We in fact meet this man fully formed and largely devoid of the typical backstory tedium that prequels get lost in. When Wonka starts, Chalamet’s Willy is an aspiring chocolatier who has already mastered his art to the point of magic and is now arriving in a fictional European city to compete with the toniest and most respected chocolate makers of the world. If they would only let him.
With an immediately ingratiating “I Want” song about his hopes (and quickly dwindling funds), Willy doesn’t make it out of the first 10 minutes with a cent to his name. Little does he realize though that he was set up to fail because this ancient city’s greatest chocolatiers, the respected Mr. Prodnose (Matt Lucas), Mr. Fickelgruber (Matthew Baynton), and of course Mr. Slugworth (Paterson Joseph), have entered into a secret “chocolate cartel” and will not let anyone else succeed—even if it means pretending to not be impressed when Willy’s chocolate makes customers fly.
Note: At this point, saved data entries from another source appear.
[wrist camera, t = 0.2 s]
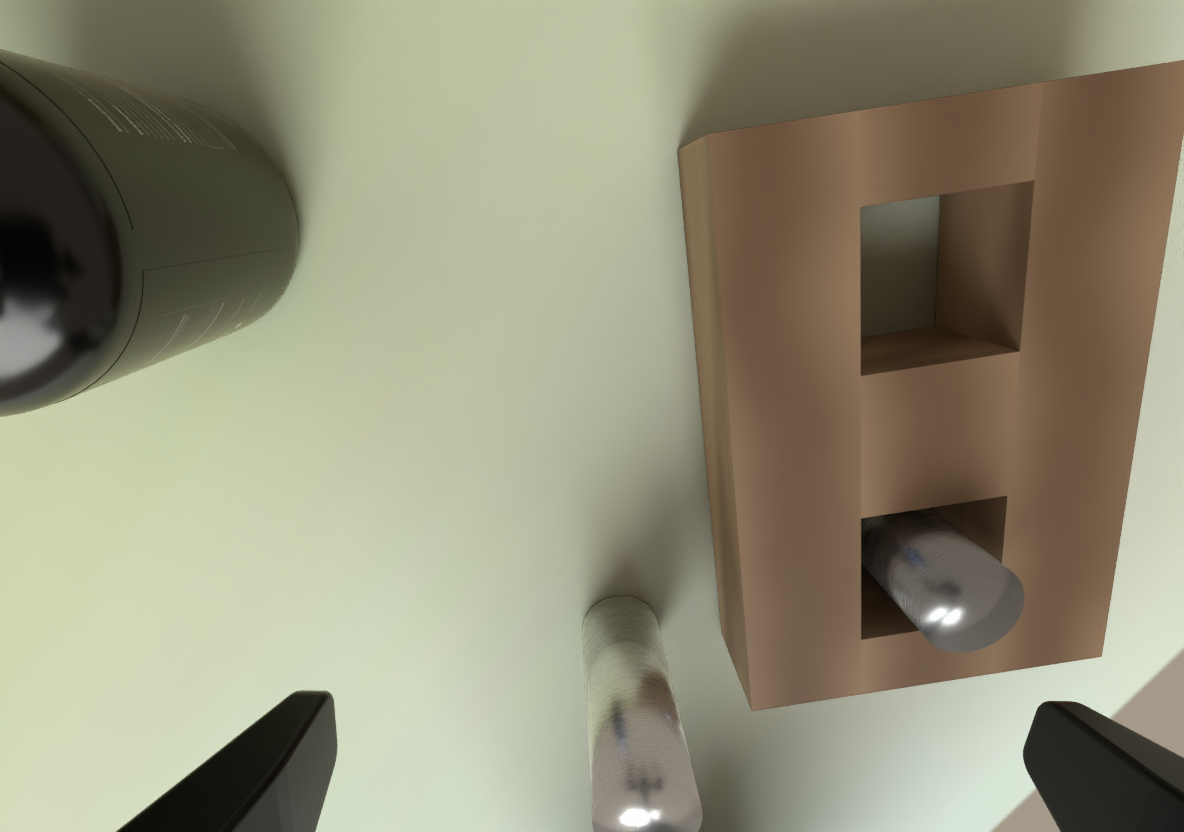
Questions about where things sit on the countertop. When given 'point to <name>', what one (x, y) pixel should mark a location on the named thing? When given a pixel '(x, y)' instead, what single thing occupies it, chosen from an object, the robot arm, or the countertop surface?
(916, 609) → the short grey peg
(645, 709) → the steel pin
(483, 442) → the countertop surface
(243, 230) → the supplement bottle
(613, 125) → the countertop surface
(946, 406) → the hole block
Ostracized by his desired peers, and hounded by their corrupt lapdog police chief (Keegan-Michael Key as a copper bribed with candy), Willy struggles to make ends meet. This becomes a fatal problem when he meets Mrs. Scrubbit (Olivia Colman), a landlady who uses her boarding house contracts to ensnare visitors into indentured servitude. Enslaved alongside an eclectic brood of side characters, the most important of which is a little girl named Noodle (Calah Lane), Willy is left with only one path forward: To make chocolate, of course, and to use that delectable goodness to buy his freedom.
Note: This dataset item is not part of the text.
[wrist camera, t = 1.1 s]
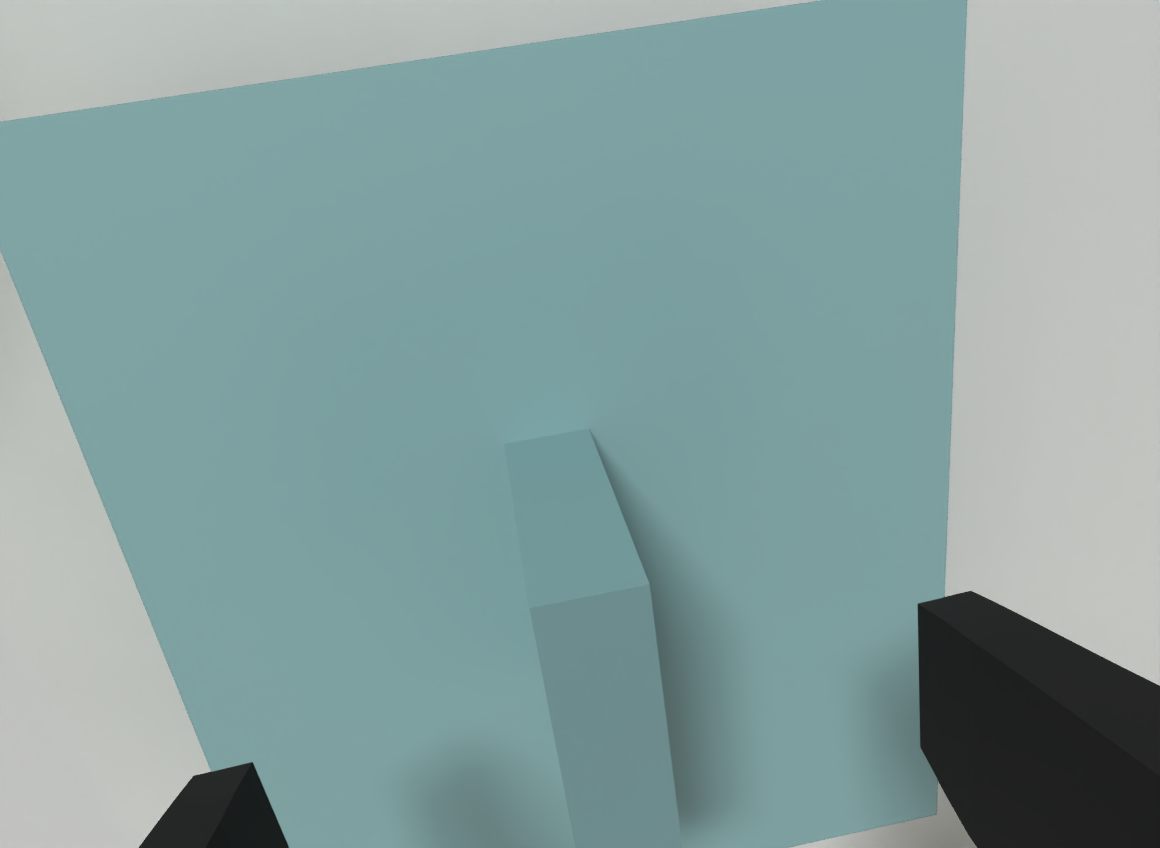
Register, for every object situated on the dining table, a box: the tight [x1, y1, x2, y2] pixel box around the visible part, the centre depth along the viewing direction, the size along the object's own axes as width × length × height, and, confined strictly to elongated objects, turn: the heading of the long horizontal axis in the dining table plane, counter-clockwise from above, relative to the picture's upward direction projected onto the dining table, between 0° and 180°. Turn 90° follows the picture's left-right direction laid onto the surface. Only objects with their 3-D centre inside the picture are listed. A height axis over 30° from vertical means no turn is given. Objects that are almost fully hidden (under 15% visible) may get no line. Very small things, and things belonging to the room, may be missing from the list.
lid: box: [0, 0, 967, 848], centre depth 12 cm, size 12×14×6 cm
There is a lot of plot in Wonka, much of it reverse engineered by screenwriters King and Simon Farnaby to seemingly justify telling a prequel to Roald Dahl’s rather perfect children’s story. To focus on that, however, is to get lost in Wonka’s weakest and, thankfully, most glossed over flavors. Other sour bites include a rather bizarre subplot about Willy Wonka not being able to read as an adult that smells of a rotten studio note. A rather by-the-numbers climax inside the chocolate cartel’s secret lair likewise seems the kind of commercial concession that would make middle-aged Willy wince.
Yet that is not where King’s heart lies, nor is it the aftertaste the film leaves you with on the ride home. Remaining very much the filmmaker who created the virtually perfect Paddington 2, which Farnaby was also a co-writer on, King brings the same kind of warmth and wry British sense of humor to Wonka. Like that movie about the misadventures of a well-meaning teddy bear, Wonka reimagines Dahl and Wilder’s aloof sorcerer of sweets as a singing and dancing Henry Hill, minus the guile. Chalamet’s Wily comes to town to sell chocolate and just so happens to make the lives of every kind person he meets demonstrably better along the way.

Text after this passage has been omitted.